**Written task:** Retype every line below word for word, but leave the pictures out.

(Extracted data entries)

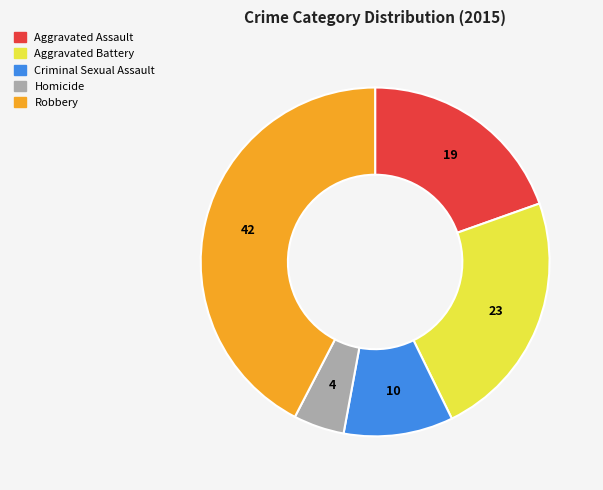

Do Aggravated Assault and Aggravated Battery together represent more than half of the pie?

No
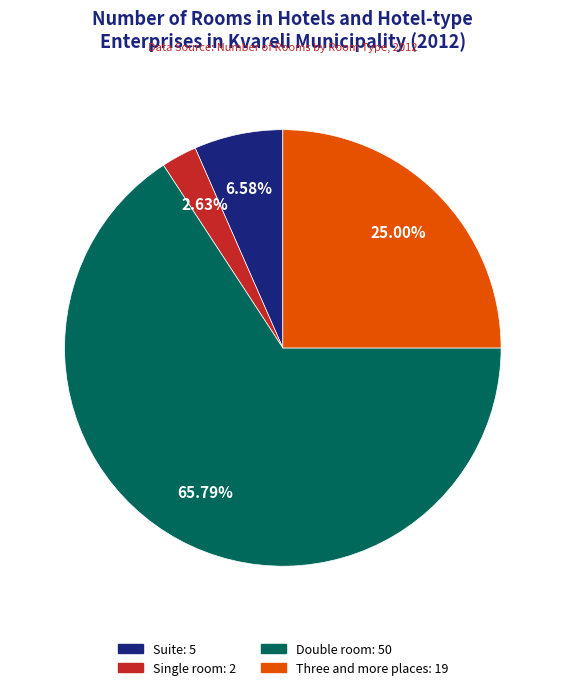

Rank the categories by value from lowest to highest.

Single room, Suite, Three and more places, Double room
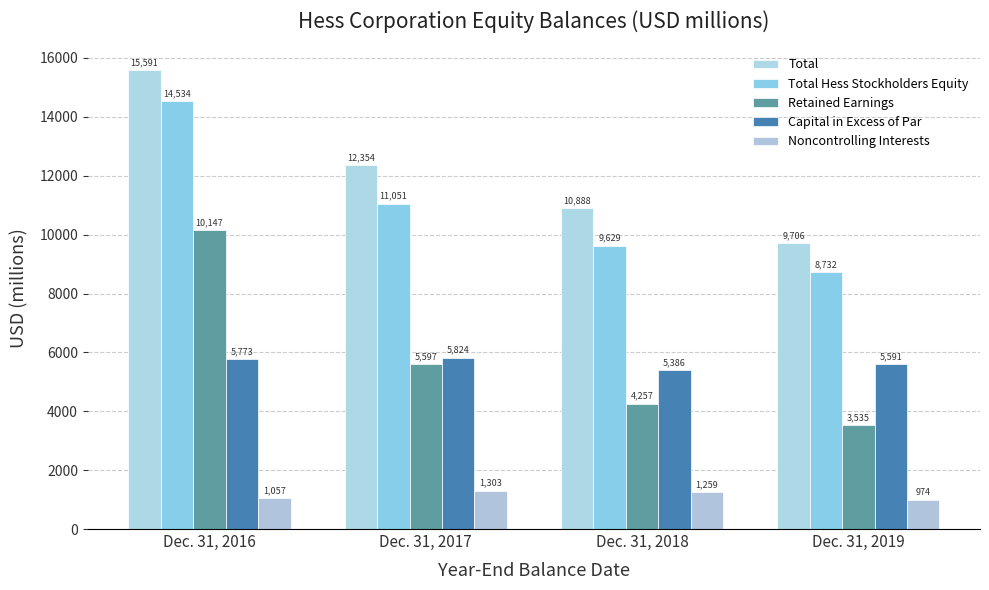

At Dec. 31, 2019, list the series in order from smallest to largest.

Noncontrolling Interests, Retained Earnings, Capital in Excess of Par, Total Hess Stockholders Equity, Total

**Written answer:**
Do Aggravated Assault and Aggravated Battery together represent more than half of the pie?

No

Rank the categories by value from lowest to highest.

Single room, Suite, Three and more places, Double room

At Dec. 31, 2019, list the series in order from smallest to largest.

Noncontrolling Interests, Retained Earnings, Capital in Excess of Par, Total Hess Stockholders Equity, Total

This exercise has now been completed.